- **REQUIRED WORK**: Retype nothing except the lines below from the one with "Lane 3: NR-53752 Bsa I/Not I digested" through the one with "RESPONSIBILITIES AND IMMEDIATE ACTION", exactly, with images left out.

- **INPUT MATERIAL**:
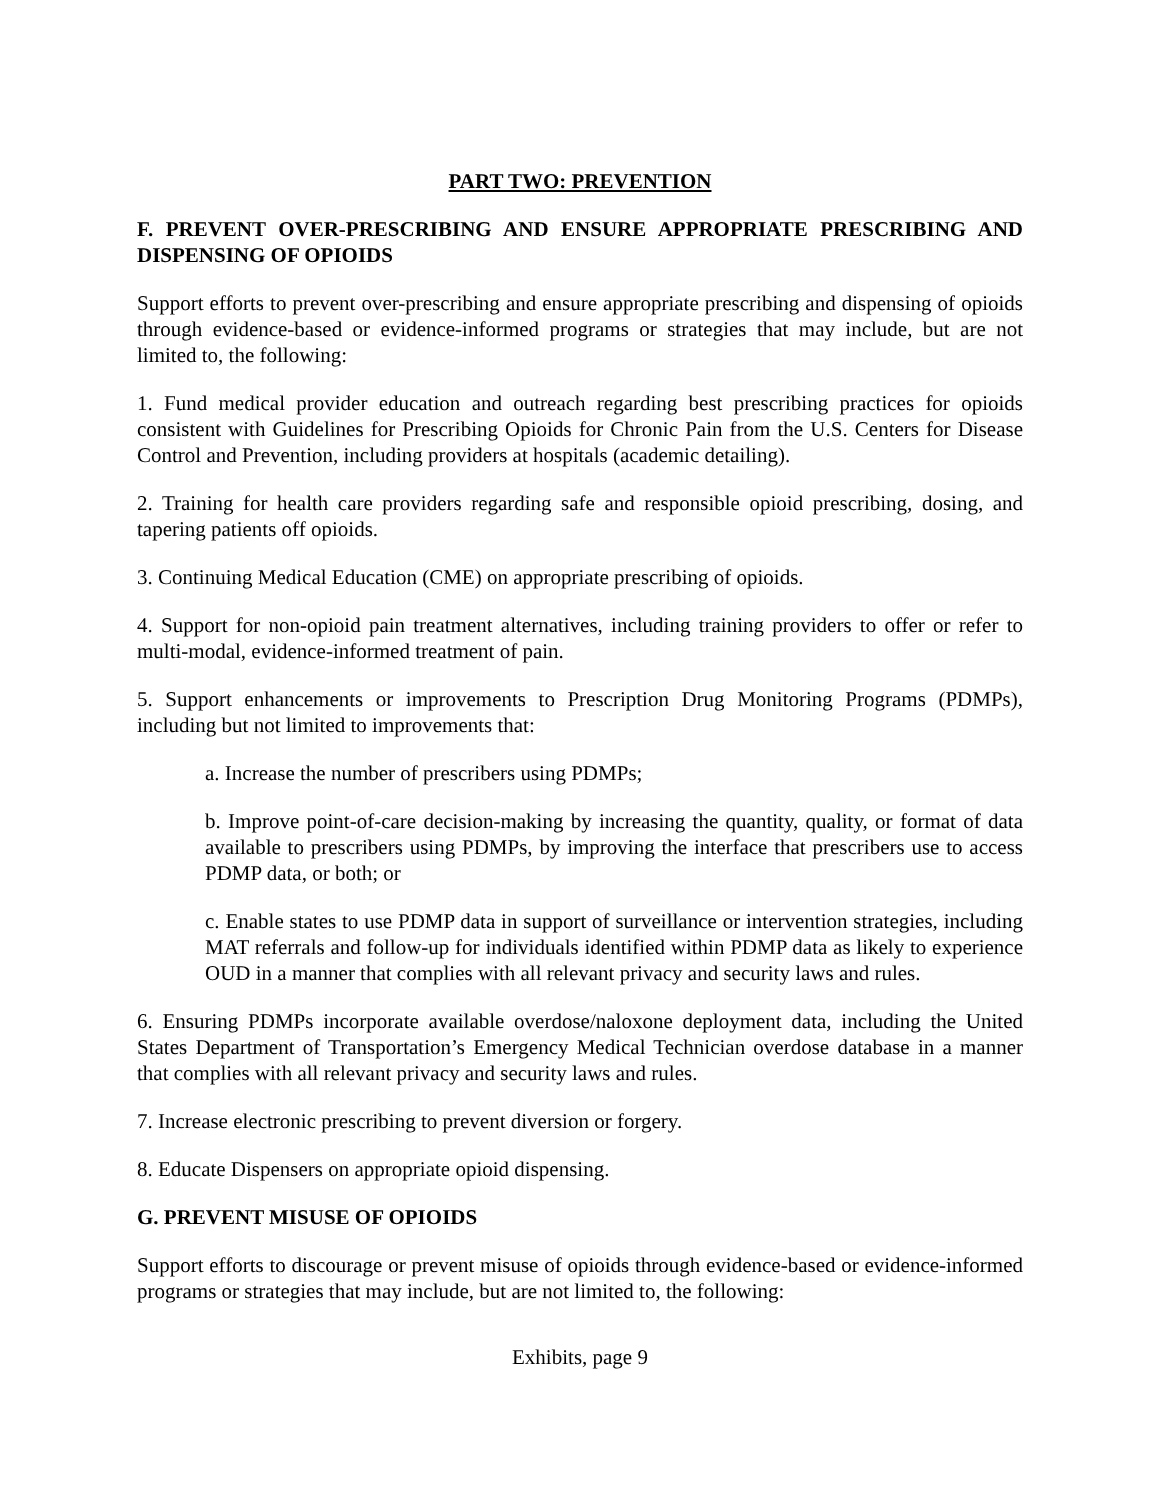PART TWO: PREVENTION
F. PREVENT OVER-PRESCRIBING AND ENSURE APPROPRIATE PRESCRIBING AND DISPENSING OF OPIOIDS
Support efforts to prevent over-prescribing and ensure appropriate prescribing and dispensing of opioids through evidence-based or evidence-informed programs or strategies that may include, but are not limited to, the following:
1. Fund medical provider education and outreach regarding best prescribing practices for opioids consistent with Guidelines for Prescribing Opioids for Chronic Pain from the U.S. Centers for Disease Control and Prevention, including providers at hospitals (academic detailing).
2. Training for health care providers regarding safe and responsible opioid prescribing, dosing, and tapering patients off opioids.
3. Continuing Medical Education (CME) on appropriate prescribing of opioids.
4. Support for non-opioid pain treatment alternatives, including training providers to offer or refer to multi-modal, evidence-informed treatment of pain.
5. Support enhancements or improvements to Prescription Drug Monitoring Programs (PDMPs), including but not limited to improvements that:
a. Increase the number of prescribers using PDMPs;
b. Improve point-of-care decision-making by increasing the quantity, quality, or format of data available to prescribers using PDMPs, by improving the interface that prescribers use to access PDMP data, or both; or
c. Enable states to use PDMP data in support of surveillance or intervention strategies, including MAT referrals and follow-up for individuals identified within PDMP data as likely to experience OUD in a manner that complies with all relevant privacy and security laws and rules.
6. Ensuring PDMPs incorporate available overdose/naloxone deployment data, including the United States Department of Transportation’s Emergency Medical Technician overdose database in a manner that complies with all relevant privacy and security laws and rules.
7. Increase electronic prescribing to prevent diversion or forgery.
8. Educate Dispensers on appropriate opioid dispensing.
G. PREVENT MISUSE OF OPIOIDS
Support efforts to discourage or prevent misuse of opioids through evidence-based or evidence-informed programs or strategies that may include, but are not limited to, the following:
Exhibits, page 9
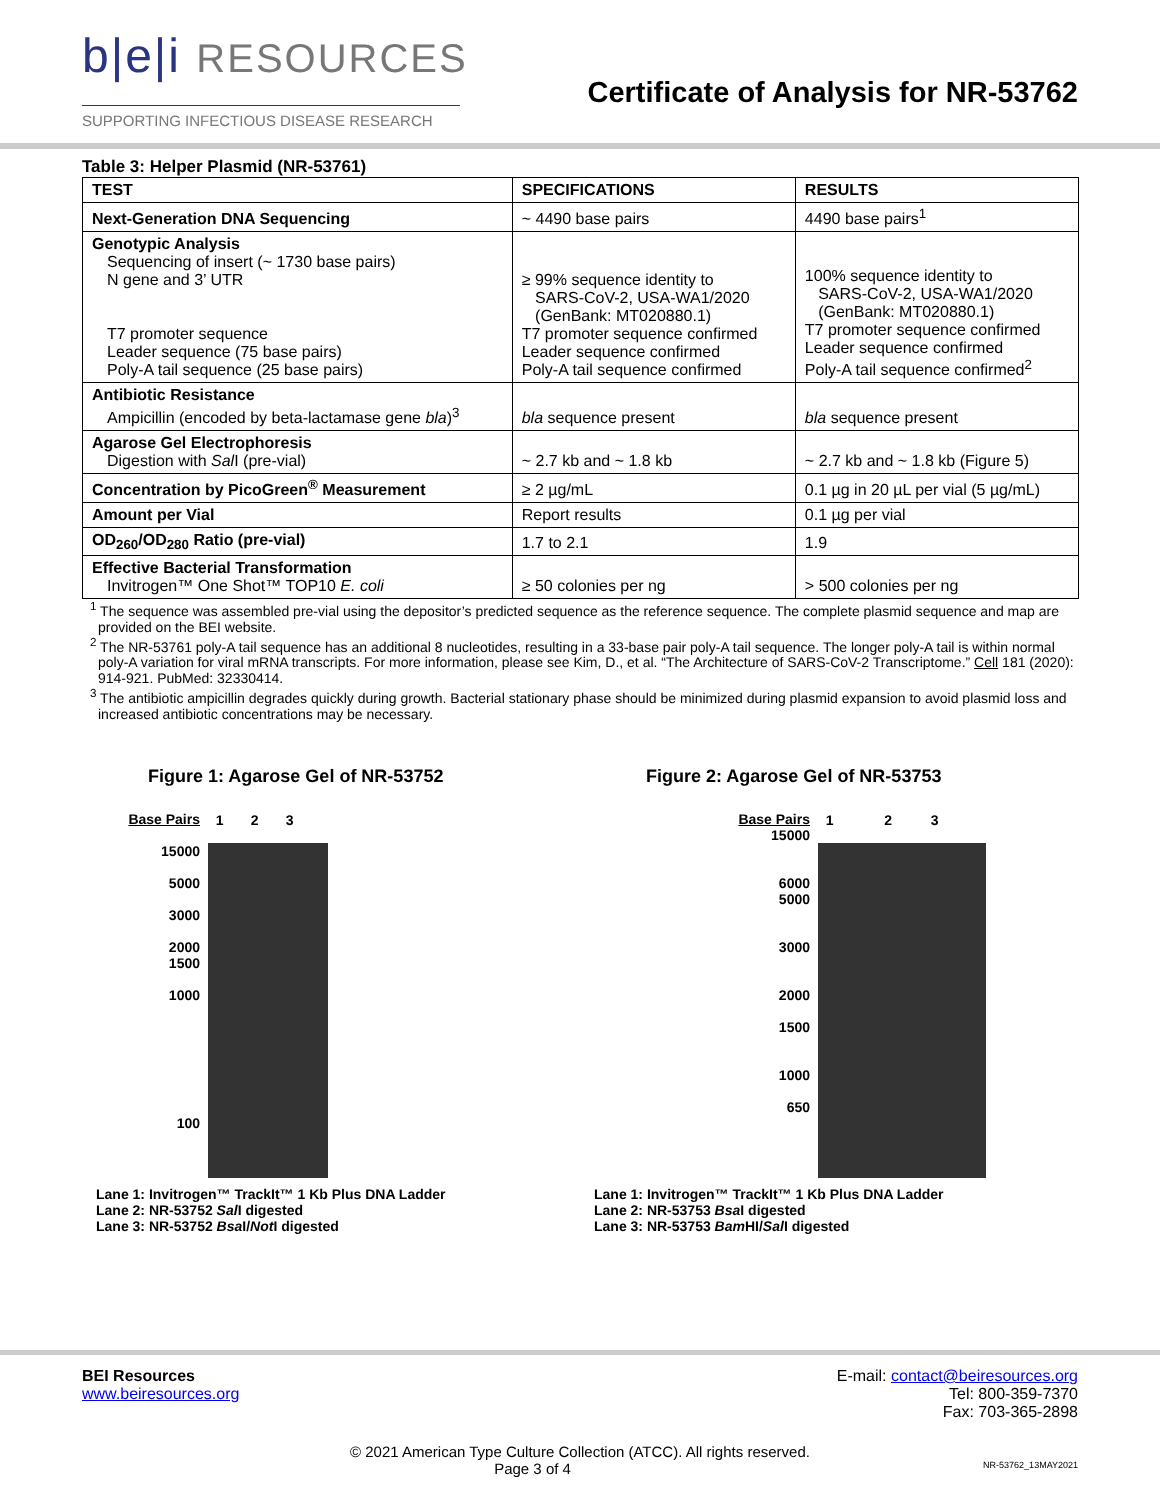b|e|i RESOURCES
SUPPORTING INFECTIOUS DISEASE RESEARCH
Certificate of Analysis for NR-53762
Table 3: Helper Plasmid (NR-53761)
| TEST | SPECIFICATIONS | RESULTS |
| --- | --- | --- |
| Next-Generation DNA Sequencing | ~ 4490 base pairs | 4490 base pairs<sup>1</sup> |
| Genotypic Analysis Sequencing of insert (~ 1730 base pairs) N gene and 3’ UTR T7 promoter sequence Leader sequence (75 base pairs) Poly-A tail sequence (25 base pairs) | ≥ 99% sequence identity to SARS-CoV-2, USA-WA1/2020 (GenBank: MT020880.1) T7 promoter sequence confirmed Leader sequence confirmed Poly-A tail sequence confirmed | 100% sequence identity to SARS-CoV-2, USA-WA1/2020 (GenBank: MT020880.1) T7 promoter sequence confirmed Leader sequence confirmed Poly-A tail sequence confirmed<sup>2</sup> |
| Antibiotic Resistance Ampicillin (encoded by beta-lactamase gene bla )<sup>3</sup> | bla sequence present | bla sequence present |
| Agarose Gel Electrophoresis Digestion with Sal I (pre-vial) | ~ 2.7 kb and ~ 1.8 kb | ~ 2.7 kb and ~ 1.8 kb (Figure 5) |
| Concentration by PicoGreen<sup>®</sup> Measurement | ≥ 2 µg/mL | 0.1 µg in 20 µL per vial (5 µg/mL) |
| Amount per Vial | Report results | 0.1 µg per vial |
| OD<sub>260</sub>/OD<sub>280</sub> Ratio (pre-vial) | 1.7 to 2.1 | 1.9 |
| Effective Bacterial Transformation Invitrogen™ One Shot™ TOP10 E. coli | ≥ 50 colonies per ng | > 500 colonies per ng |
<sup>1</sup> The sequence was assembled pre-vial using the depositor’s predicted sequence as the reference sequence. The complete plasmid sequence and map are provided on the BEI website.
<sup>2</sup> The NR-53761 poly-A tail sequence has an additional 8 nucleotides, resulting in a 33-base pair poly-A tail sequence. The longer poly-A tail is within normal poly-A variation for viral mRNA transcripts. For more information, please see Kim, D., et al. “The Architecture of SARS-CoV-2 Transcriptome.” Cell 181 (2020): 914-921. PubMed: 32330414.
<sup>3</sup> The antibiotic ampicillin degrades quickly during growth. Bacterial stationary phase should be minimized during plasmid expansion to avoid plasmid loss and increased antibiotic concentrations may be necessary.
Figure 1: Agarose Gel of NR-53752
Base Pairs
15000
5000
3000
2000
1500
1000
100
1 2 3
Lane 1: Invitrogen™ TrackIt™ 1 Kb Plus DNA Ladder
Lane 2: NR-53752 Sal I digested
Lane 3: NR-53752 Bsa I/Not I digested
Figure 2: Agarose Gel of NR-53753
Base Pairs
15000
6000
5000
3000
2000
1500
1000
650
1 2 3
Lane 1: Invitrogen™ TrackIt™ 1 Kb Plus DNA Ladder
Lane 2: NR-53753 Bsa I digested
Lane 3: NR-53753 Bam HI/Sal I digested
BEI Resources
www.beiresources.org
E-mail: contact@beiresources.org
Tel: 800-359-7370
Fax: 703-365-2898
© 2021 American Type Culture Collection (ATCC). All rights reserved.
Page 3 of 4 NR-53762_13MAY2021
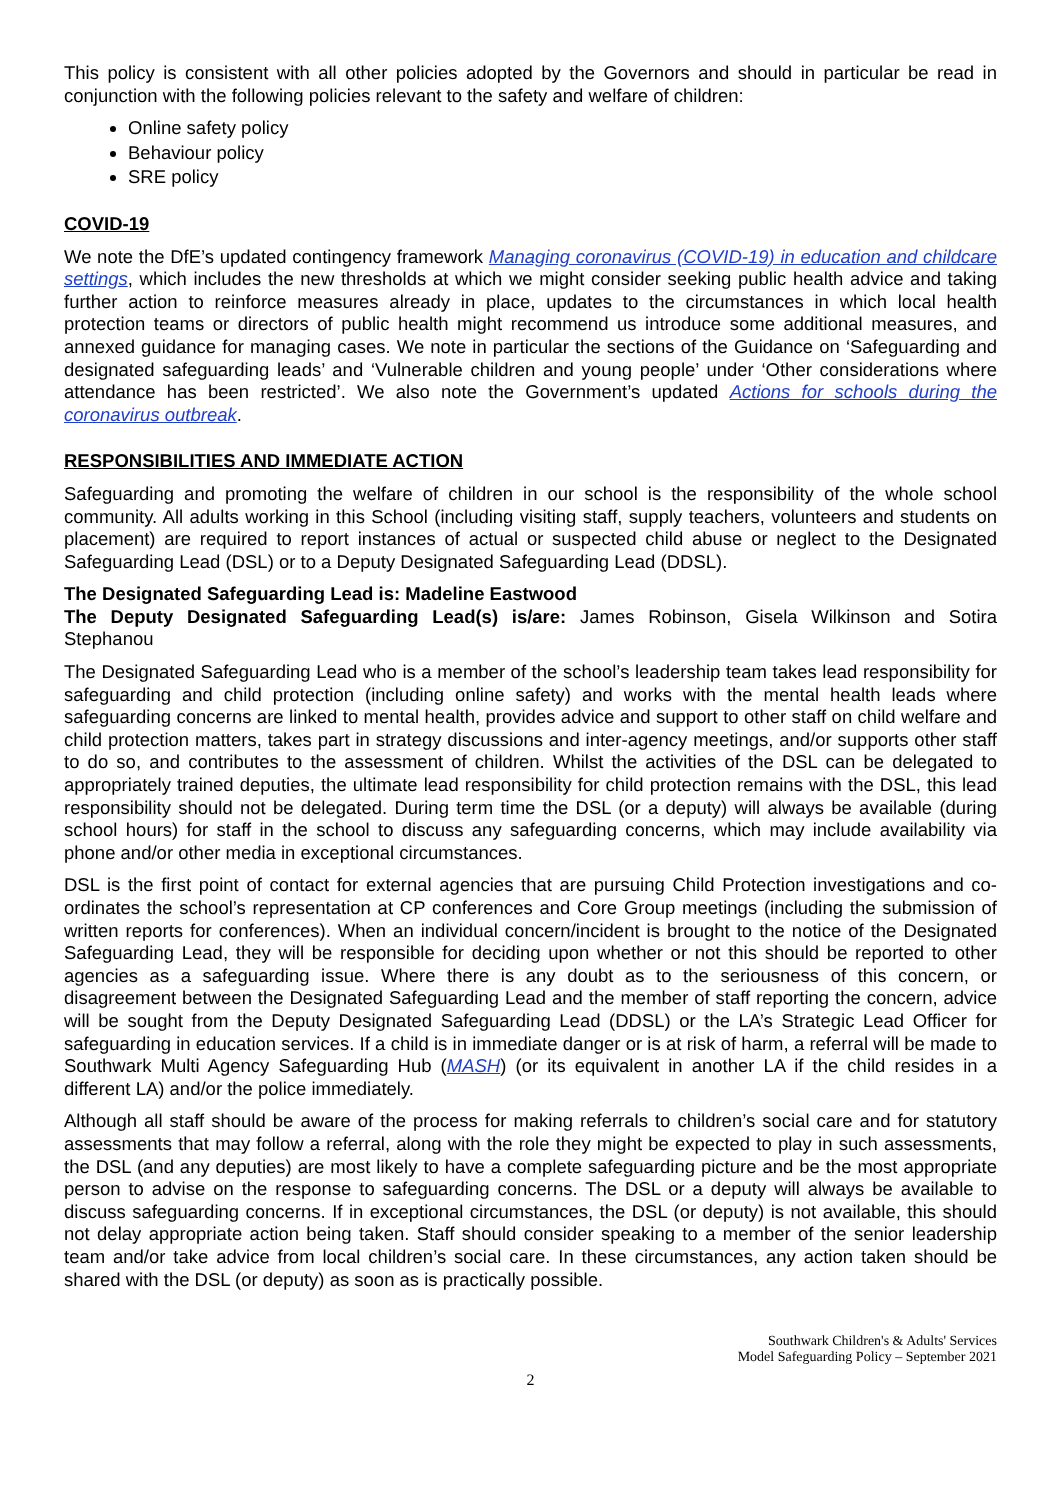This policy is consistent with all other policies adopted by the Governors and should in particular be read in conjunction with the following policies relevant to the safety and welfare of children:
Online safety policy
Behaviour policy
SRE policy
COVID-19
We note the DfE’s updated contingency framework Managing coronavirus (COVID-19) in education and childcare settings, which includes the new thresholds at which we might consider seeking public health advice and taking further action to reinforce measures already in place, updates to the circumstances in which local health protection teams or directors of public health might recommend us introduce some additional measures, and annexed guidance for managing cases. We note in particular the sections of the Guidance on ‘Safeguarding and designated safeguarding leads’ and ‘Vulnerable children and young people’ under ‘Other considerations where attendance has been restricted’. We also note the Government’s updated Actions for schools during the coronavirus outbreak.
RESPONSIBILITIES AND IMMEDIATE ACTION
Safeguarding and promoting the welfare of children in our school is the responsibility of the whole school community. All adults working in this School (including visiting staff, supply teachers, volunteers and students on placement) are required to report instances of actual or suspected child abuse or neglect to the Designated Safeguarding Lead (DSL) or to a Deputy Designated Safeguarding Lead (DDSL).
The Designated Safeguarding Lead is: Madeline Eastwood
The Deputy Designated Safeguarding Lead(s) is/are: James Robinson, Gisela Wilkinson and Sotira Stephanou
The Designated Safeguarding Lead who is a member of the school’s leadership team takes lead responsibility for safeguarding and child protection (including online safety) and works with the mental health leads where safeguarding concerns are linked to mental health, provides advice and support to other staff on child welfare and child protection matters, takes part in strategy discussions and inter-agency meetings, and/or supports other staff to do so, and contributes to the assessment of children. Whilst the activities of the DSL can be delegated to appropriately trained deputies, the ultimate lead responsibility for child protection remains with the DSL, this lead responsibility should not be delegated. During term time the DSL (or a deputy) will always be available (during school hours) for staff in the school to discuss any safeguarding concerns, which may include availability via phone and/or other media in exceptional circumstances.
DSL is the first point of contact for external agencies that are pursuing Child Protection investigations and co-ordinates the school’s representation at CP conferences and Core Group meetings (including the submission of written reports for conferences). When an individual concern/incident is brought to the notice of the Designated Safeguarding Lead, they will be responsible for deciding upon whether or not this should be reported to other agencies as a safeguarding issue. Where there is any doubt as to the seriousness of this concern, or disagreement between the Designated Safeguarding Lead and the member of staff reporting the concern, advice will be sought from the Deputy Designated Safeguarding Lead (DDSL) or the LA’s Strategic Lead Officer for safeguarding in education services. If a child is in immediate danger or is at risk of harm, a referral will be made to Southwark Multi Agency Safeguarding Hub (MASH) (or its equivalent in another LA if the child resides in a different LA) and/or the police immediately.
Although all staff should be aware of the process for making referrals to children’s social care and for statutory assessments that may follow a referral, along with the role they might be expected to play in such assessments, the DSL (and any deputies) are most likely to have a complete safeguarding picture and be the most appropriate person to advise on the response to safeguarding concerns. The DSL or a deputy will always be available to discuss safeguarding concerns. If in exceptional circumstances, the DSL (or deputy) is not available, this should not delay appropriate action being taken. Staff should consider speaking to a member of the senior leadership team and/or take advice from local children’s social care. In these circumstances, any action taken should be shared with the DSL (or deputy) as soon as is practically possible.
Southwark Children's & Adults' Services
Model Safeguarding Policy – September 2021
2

- **FINISHED TASK**:
Lane 3: NR-53752 Bsa I/Not I digested
Figure 2: Agarose Gel of NR-53753
Base Pairs
15000
6000
5000
3000
2000
1500
1000
650
1 2 3
Lane 1: Invitrogen™ TrackIt™ 1 Kb Plus DNA Ladder
Lane 2: NR-53753 Bsa I digested
Lane 3: NR-53753 Bam HI/Sal I digested
BEI Resources
www.beiresources.org
E-mail: contact@beiresources.org
Tel: 800-359-7370
Fax: 703-365-2898
© 2021 American Type Culture Collection (ATCC). All rights reserved.
Page 3 of 4 NR-53762_13MAY2021
This policy is consistent with all other policies adopted by the Governors and should in particular be read in conjunction with the following policies relevant to the safety and welfare of children:
Online safety policy
Behaviour policy
SRE policy
COVID-19
We note the DfE’s updated contingency framework Managing coronavirus (COVID-19) in education and childcare settings, which includes the new thresholds at which we might consider seeking public health advice and taking further action to reinforce measures already in place, updates to the circumstances in which local health protection teams or directors of public health might recommend us introduce some additional measures, and annexed guidance for managing cases. We note in particular the sections of the Guidance on ‘Safeguarding and designated safeguarding leads’ and ‘Vulnerable children and young people’ under ‘Other considerations where attendance has been restricted’. We also note the Government’s updated Actions for schools during the coronavirus outbreak.
RESPONSIBILITIES AND IMMEDIATE ACTION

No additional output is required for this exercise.